Christopher Hitchens, 1949-2011

A tribute to a brilliant essayist, orator and wit.

By George Eaton

“I have decided to take whatever my disease can throw at me,” wrote Christoper Hitchens in his most recent essay. But today, after 18 months, his duel with cancer ended. He was 62 years old. The world has lost one of its most outstanding and prolific journalists and a wonderful polemicist, orator and bon vivant. Hitchens could write brilliantly about an extraordinarily wide range of subjects and people: the death penalty, religion, Leon Trotsky, Evelyn Waugh, the British monarchy, the Israeli-Palestinian conflict, George Orwell, Saul Bellow, the Elgin Marbles, North Korea, the Balkans, Henry Kissinger, Thomas Paine and Philip Larkin.
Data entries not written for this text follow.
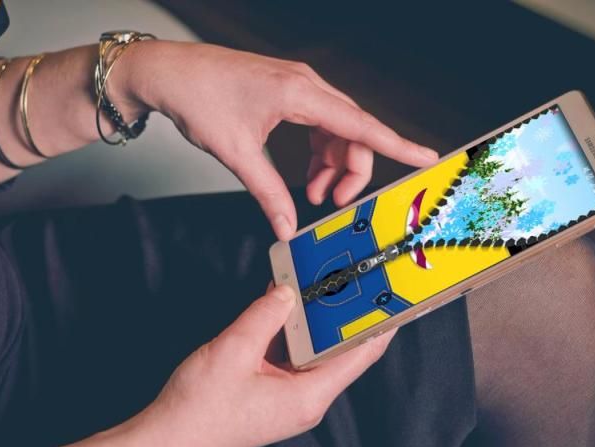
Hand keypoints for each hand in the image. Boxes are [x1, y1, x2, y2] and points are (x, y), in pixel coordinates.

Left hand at [123, 42, 438, 239]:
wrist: (167, 72)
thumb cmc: (198, 99)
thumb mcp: (236, 153)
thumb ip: (269, 193)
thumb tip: (288, 227)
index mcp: (300, 93)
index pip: (361, 124)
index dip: (397, 145)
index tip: (427, 157)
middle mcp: (306, 85)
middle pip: (353, 131)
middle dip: (351, 170)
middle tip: (333, 203)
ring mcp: (298, 86)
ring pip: (337, 129)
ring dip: (332, 164)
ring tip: (313, 194)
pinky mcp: (287, 92)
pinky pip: (318, 125)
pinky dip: (318, 153)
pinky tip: (306, 175)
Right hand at [129, 285, 395, 446]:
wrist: (167, 438)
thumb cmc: (199, 409)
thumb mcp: (233, 351)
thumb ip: (264, 315)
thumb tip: (287, 290)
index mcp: (308, 395)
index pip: (360, 355)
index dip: (379, 324)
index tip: (391, 295)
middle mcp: (306, 399)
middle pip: (340, 351)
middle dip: (346, 314)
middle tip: (353, 278)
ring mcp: (290, 397)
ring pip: (315, 351)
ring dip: (315, 320)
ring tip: (320, 284)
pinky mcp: (273, 392)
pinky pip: (292, 356)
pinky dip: (292, 331)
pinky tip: (284, 305)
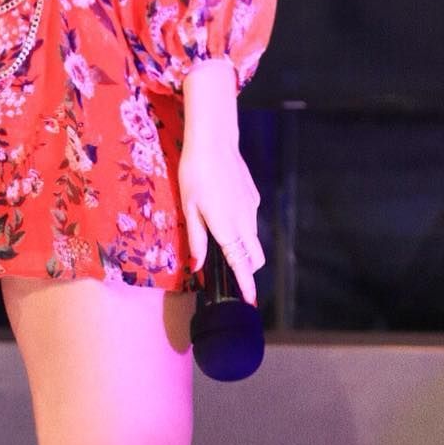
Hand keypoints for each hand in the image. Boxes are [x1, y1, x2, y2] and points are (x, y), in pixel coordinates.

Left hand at [177, 138, 264, 306]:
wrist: (214, 143)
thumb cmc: (195, 175)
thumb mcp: (189, 208)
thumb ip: (197, 239)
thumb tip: (198, 265)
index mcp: (228, 229)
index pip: (242, 265)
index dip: (246, 285)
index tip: (250, 301)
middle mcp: (246, 222)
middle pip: (255, 257)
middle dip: (247, 269)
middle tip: (231, 273)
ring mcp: (253, 208)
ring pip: (253, 238)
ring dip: (242, 246)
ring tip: (219, 237)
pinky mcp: (253, 196)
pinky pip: (250, 219)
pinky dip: (241, 225)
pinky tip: (222, 210)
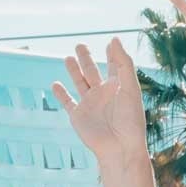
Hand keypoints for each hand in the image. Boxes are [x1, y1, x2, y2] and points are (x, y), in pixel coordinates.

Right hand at [53, 40, 149, 165]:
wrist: (120, 148)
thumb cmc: (130, 120)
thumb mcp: (130, 88)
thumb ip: (123, 63)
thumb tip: (114, 39)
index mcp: (118, 87)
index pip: (114, 66)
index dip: (113, 55)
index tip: (111, 43)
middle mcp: (103, 94)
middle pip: (92, 71)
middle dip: (86, 58)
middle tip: (80, 45)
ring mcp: (90, 104)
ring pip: (79, 82)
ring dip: (73, 71)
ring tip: (68, 58)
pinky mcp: (78, 115)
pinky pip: (67, 102)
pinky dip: (61, 93)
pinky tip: (55, 84)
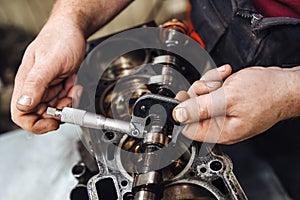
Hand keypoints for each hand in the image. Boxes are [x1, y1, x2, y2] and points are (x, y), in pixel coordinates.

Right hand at [11, 20, 85, 133]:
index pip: (21, 114)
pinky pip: (64, 100)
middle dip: (58, 113)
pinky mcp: (58, 85)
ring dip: (67, 104)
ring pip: (55, 109)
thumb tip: (23, 104)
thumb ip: (35, 83)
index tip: (53, 122)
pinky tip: (74, 85)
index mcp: (26, 82)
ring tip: (72, 89)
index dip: (36, 124)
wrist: (73, 30)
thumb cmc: (60, 39)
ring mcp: (47, 87)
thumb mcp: (49, 62)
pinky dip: (72, 97)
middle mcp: (34, 87)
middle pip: (41, 115)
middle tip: (68, 102)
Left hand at [173, 65, 294, 143]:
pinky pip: (213, 92)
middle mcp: (221, 125)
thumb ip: (201, 107)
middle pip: (193, 110)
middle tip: (210, 86)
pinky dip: (216, 81)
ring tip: (221, 80)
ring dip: (208, 84)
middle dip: (198, 93)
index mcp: (220, 131)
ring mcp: (224, 113)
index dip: (182, 112)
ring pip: (202, 98)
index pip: (188, 129)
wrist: (285, 85)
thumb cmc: (266, 94)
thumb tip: (179, 115)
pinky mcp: (228, 103)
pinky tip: (225, 76)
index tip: (182, 98)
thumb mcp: (228, 99)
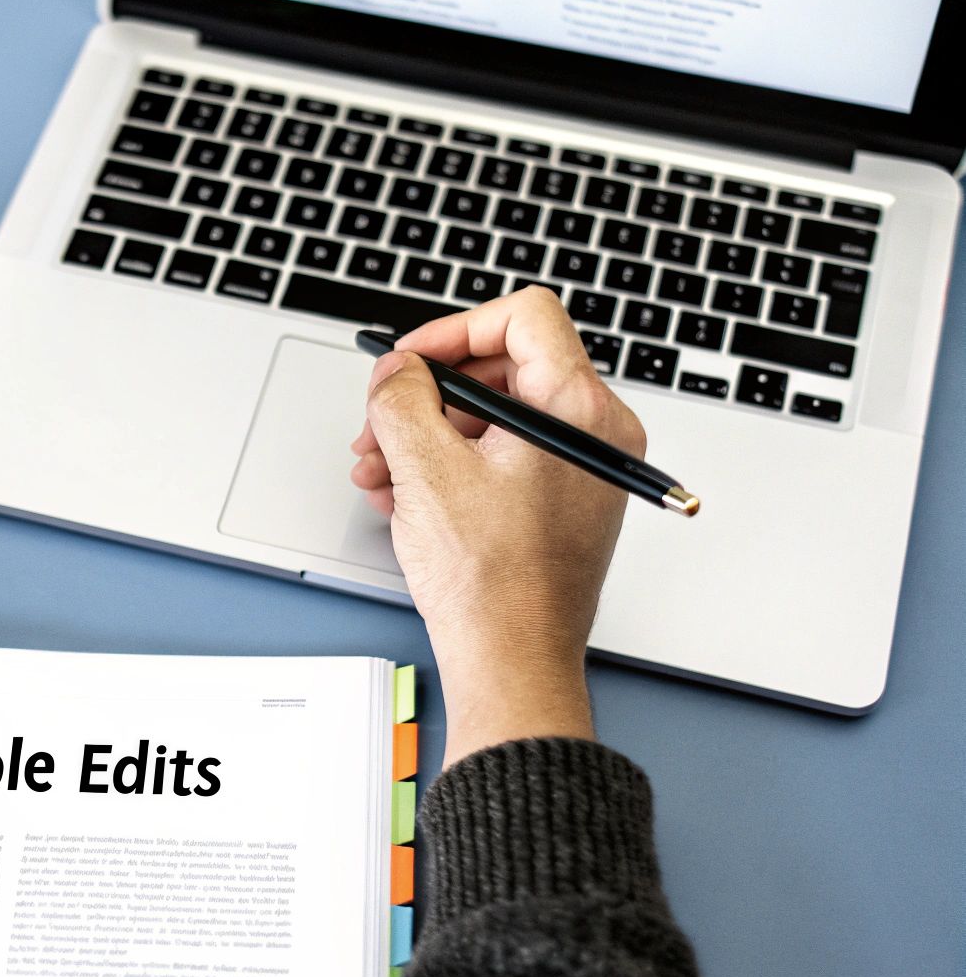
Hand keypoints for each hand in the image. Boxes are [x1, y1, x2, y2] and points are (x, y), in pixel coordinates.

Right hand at [349, 287, 644, 765]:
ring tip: (380, 470)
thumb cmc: (491, 583)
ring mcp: (585, 468)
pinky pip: (505, 455)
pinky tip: (404, 493)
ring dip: (429, 433)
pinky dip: (453, 463)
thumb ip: (402, 397)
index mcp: (579, 410)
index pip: (523, 316)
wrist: (513, 661)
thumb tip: (397, 370)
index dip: (454, 329)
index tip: (411, 361)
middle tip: (381, 422)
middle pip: (504, 367)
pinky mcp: (567, 500)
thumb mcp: (424, 469)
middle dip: (430, 393)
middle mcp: (598, 432)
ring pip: (498, 415)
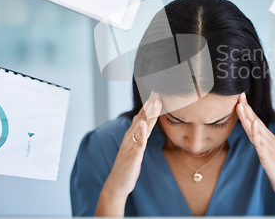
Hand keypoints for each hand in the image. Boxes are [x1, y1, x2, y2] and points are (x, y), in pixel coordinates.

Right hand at [95, 93, 161, 215]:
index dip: (149, 104)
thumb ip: (137, 133)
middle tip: (158, 90)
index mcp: (131, 135)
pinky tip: (144, 123)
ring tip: (155, 101)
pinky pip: (138, 142)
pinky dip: (141, 132)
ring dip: (149, 113)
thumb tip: (140, 119)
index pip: (141, 116)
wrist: (117, 184)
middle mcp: (130, 137)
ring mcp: (131, 145)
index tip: (156, 92)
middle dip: (150, 104)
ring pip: (142, 126)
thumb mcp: (133, 146)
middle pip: (142, 117)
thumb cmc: (127, 166)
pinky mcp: (134, 155)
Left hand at [235, 93, 274, 215]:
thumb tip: (251, 133)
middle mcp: (268, 140)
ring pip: (256, 130)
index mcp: (266, 138)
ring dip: (249, 117)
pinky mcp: (268, 157)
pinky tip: (253, 125)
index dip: (247, 109)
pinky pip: (261, 144)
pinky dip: (257, 133)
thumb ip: (259, 141)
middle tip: (239, 95)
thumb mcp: (265, 152)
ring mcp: (268, 148)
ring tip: (242, 105)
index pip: (254, 121)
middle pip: (254, 121)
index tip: (239, 98)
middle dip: (246, 108)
In recent months we had sad cause to add cancer to that list. The series of essays Hitchens wrote for Vanity Fair about his illness stands as the finest writing on the subject since John Diamond’s C: Because Cowards Get Cancer Too. Without a hint of self-pity or sentimentality, Hitchens confronted his fate with pure reason and logic. “To the dumb question, ‘Why me?'”, he wrote, “the cosmos barely bothers to return the reply: ‘Why not?’ ” Nor did his humour desert him. To a Christian who insisted that God had given him “throat” cancer in order to punish the “one part of his body he used for blasphemy”, he replied: “My so-far uncancerous throat . . . is not at all the only organ with which I have blasphemed.” And to those who insultingly suggested that he should embrace religion, Hitchens’s flawless riposte was: “Suppose there were groups of secularists at hospitals who went round the terminally ill and urged them to adopt atheism: ‘Don’t be a mug all your life. Make your last days the best ones.’ People might suppose this was in poor taste.”